Problem statement: Return the listing below unchanged, minus its pictures.

Information provided:
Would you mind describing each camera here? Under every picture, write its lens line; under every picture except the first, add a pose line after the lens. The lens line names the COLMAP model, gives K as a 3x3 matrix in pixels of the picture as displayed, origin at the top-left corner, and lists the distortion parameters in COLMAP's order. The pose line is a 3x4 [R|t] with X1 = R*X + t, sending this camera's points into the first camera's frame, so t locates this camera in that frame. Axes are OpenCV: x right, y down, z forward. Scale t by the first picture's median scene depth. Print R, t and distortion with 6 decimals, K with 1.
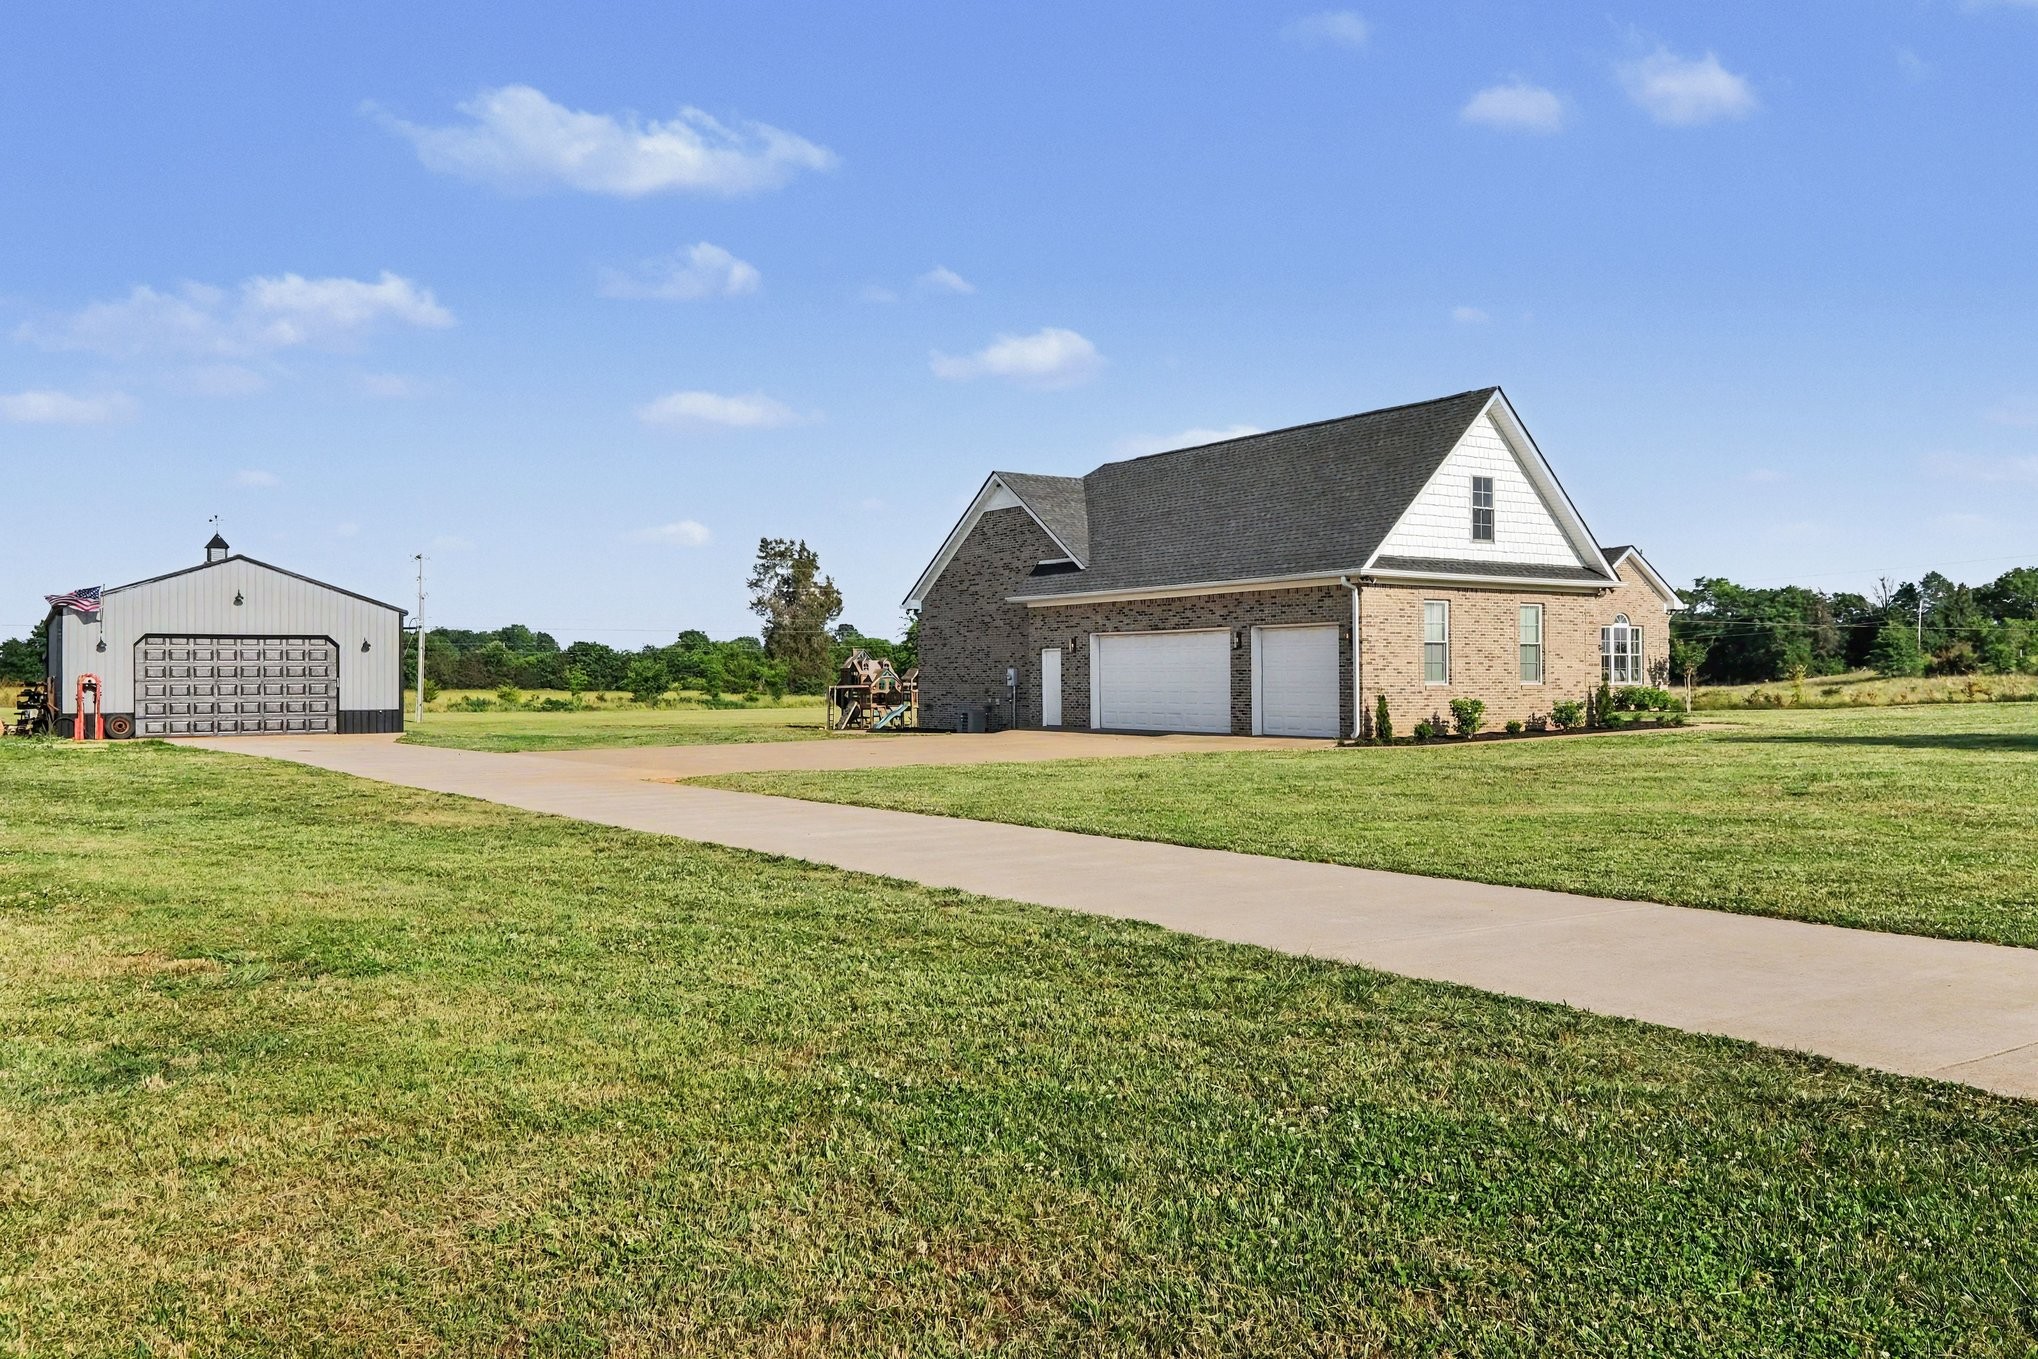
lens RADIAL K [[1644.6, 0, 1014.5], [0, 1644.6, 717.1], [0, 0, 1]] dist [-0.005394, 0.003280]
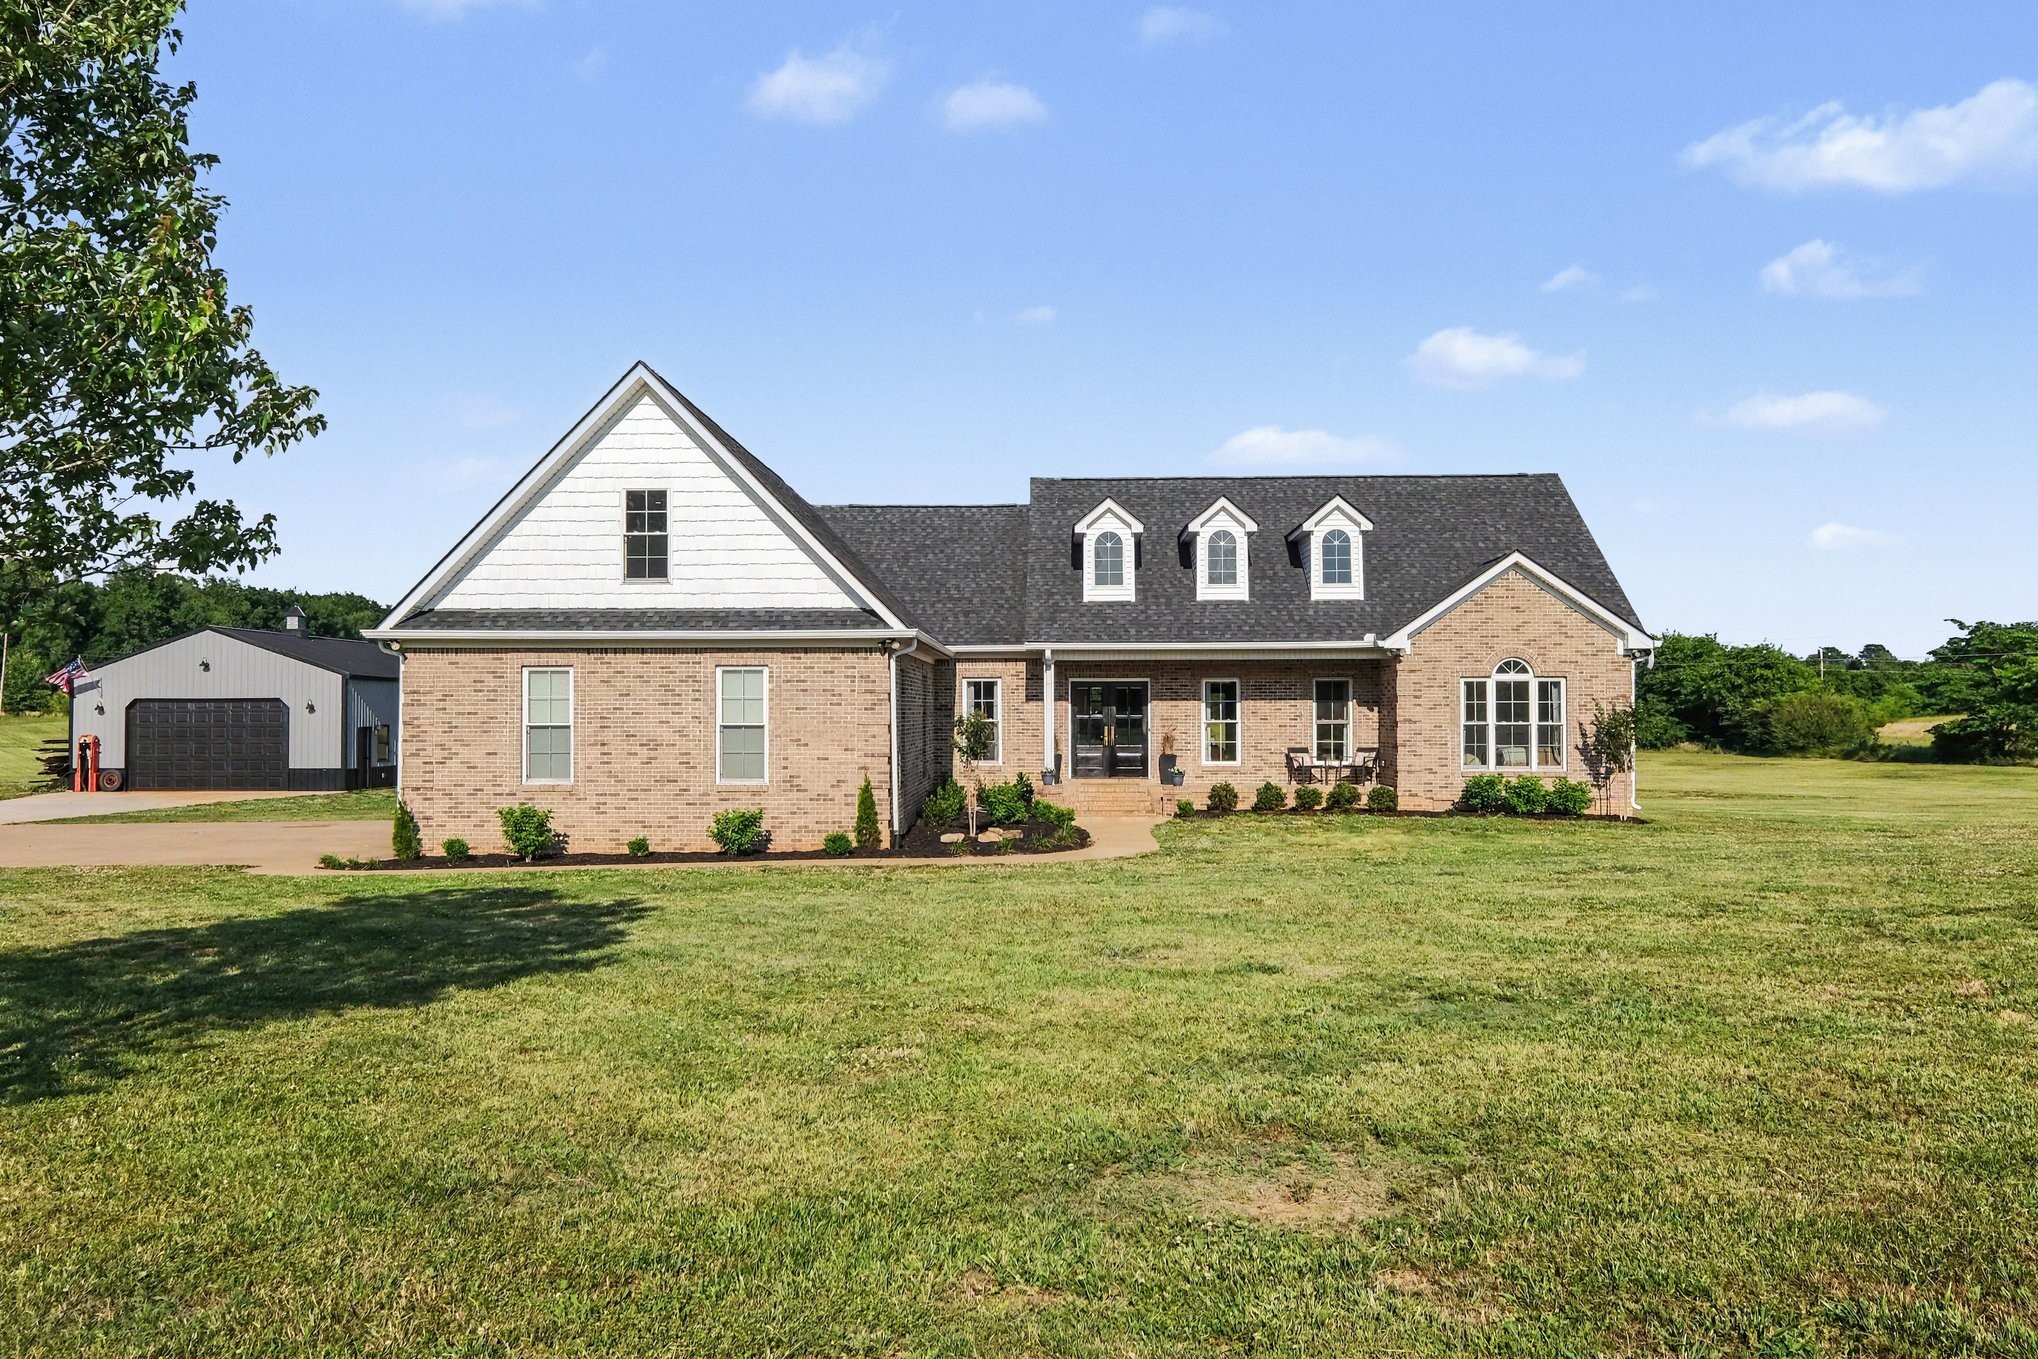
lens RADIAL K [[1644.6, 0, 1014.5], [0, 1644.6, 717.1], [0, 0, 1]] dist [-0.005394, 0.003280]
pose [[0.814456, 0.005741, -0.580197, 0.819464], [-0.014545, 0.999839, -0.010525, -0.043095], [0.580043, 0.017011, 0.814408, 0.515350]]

Output of the exercise:
Would you mind describing each camera here? Under every picture, write its lens line; under every picture except the first, add a pose line after the lens. The lens line names the COLMAP model, gives K as a 3x3 matrix in pixels of the picture as displayed, origin at the top-left corner, and lists the distortion parameters in COLMAP's order. The pose line is a 3x4 [R|t] with X1 = R*X + t, sending this camera's points into the first camera's frame, so t locates this camera in that frame. Axes are OpenCV: x right, y down, z forward. Scale t by the first picture's median scene depth. Print R, t and distortion with 6 decimals, K with 1.
lens RADIAL K [[1644.6, 0, 1014.5], [0, 1644.6, 717.1], [0, 0, 1]] dist [-0.005394, 0.003280]
lens RADIAL K [[1644.6, 0, 1014.5], [0, 1644.6, 717.1], [0, 0, 1]] dist [-0.005394, 0.003280]
pose [[0.814456, 0.005741, -0.580197, 0.819464], [-0.014545, 0.999839, -0.010525, -0.043095], [0.580043, 0.017011, 0.814408, 0.515350]]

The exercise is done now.